Bitirmesi uzun sürmüş olsa da, sindire sindire okuduğum için mutluyum. En sevdiğim kitaplar arasında yerini aldı. Kitabı okurken o hayatı yaşıyor insan, ondan ayrı düşünemiyor kendini. Hatta çoğu yerde kendini buluyor. Kitaptaki karakterler, özellikle Anna ve Levin ilk sayfadan son sayfaya kadar uzun bir süre benimle yaşadı. İnsanın kitap karakterlerini tanıyıp onlara alışması çok tuhaf. Onlarla düşünüp, ağlayıp, gülüp, onlarla aynı şeyleri hissetmek... Anna Karenina sizi tamamen alıp o döneme götürecek. Ve siz o dönemde aşka, topluma, aile yapısına, sosyete hayatına, sınıf farkına, dine olan bakış açısına, insanına ve insan psikolojisine şahitlik edeceksiniz.
Kitabın hikayesi illa ki duyulmuştur bir yerlerden. Okumayanlar Anna'nın kitabın sonunda öldüğünü bile bile okumaya başlarlar. Ben de onlardan biriydim. Anna'nın öleceğini biliyordum ama o kısmı okuduktan sonra birkaç dakika devam edemedim, bir yakınımı kaybetmişim gibi hissettim. Bu kadar etkileyeceğini beklemiyordum tabii ki. İyi ki okudum. Zamanında okudum, ne erkendi benim için ne de geç kaldım.
İncelememi o alıntıyla bitirmek istiyorum.

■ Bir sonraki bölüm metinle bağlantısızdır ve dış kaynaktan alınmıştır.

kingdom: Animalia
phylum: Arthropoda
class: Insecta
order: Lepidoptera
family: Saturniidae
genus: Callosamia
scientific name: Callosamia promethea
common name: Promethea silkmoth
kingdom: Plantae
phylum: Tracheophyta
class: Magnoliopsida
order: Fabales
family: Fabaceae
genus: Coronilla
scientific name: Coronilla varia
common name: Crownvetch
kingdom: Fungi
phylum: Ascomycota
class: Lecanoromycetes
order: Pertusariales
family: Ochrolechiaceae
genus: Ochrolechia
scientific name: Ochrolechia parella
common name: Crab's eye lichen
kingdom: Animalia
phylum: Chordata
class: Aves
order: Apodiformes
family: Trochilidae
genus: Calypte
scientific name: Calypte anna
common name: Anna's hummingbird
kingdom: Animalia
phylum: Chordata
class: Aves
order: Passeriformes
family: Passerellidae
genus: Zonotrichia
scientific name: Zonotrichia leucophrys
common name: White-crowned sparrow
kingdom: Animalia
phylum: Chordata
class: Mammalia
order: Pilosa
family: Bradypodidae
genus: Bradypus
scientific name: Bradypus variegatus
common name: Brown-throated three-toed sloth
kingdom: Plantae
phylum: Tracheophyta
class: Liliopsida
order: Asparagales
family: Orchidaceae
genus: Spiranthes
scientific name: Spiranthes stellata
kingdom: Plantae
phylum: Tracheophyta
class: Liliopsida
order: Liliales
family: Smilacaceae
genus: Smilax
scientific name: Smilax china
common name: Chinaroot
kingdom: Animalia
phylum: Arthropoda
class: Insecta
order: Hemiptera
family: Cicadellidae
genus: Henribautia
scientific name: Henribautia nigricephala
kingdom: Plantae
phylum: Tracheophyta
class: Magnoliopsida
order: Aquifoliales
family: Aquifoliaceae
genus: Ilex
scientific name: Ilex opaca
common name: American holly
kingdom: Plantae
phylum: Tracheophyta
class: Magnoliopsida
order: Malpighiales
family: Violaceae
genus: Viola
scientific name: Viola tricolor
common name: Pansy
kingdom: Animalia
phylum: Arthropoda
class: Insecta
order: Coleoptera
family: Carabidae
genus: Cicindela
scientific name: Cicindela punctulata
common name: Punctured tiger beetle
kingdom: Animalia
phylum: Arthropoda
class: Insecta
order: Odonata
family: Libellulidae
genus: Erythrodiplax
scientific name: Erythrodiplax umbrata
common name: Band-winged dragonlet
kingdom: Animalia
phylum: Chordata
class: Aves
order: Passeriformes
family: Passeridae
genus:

Kitabın ilk cümlesi, ( okuduğum en iyi giriş cümlesi) çoğu kişinin bir yerlerde görüp okuduğu o cümle: "Mutlu ailelerin hepsi birbirine benzer,mutsuz ailelerin ise her birinin kendine has mutsuzluğu vardır." kitabı bitirdikten sonra bu cümle çok daha anlamlı hale geliyor.